WRITTEN TASK: Render as a JSON list of strings the lines in the records that begin at the line containing "To do this, follow" and stop after the line containing "Happy sending!". Give one string per line and leave out blank lines.

(SOURCE MATERIAL)

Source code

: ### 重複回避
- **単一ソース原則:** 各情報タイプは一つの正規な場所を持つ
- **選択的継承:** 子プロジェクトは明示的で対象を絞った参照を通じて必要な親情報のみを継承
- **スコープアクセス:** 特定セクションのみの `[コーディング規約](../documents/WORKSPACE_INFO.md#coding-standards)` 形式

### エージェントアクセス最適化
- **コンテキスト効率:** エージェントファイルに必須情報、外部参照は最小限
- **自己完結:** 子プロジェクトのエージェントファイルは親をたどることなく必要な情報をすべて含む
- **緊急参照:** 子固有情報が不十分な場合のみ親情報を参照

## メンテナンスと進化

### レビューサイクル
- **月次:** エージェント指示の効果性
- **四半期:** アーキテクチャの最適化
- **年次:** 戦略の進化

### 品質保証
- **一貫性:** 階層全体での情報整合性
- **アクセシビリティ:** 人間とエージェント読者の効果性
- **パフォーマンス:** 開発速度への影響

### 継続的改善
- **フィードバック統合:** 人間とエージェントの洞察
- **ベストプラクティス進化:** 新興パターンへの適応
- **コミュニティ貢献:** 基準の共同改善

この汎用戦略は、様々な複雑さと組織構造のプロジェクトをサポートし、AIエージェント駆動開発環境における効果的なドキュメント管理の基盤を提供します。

(End SOURCE MATERIAL)
(SOURCE MATERIAL)

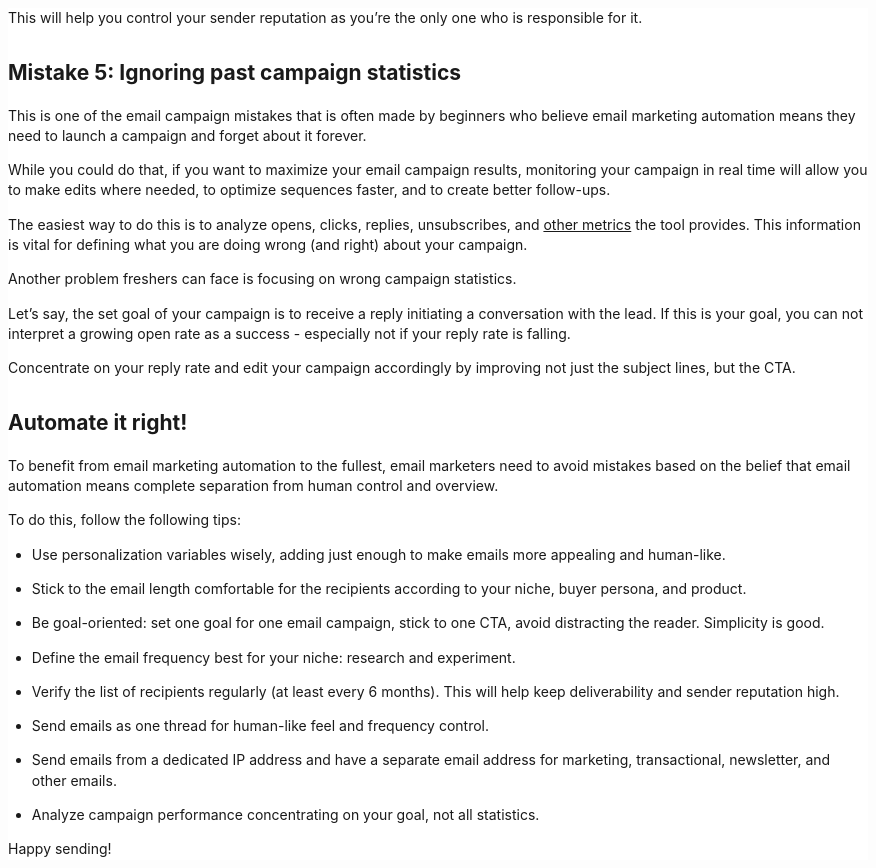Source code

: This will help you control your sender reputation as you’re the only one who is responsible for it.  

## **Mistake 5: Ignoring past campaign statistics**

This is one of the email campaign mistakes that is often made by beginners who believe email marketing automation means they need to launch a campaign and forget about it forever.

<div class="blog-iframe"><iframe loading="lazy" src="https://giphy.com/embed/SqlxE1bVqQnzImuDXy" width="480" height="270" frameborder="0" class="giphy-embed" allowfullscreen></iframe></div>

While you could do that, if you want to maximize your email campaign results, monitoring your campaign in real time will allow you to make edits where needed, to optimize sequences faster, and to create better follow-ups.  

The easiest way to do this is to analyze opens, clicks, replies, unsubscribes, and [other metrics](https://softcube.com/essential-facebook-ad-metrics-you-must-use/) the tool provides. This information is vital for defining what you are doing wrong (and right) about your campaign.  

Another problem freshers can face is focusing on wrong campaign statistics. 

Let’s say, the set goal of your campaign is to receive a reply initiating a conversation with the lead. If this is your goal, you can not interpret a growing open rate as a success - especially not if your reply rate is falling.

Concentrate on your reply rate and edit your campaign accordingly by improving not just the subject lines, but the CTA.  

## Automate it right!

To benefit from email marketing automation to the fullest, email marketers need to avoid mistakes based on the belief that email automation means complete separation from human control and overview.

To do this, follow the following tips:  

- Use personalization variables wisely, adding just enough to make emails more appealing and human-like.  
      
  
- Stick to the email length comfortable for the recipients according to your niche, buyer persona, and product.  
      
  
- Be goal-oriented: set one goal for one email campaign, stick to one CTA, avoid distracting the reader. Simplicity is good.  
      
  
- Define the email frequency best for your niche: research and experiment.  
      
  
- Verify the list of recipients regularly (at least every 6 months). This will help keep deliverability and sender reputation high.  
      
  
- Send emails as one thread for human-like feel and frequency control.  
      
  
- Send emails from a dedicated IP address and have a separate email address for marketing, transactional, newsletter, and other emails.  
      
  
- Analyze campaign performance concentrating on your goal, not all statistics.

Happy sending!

(End SOURCE MATERIAL)

FINISHED TASK:
[
  "To do this, follow the following tips:  ",
  "- Use personalization variables wisely, adding just enough to make emails more appealing and human-like.  ",
  "- Stick to the email length comfortable for the recipients according to your niche, buyer persona, and product.  ",
  "- Be goal-oriented: set one goal for one email campaign, stick to one CTA, avoid distracting the reader. Simplicity is good.  ",
  "- Define the email frequency best for your niche: research and experiment.  ",
  "- Verify the list of recipients regularly (at least every 6 months). This will help keep deliverability and sender reputation high.  ",
  "- Send emails as one thread for human-like feel and frequency control.  ",
  "- Send emails from a dedicated IP address and have a separate email address for marketing, transactional, newsletter, and other emails.  ",
  "- Analyze campaign performance concentrating on your goal, not all statistics.",
  "Happy sending!"
]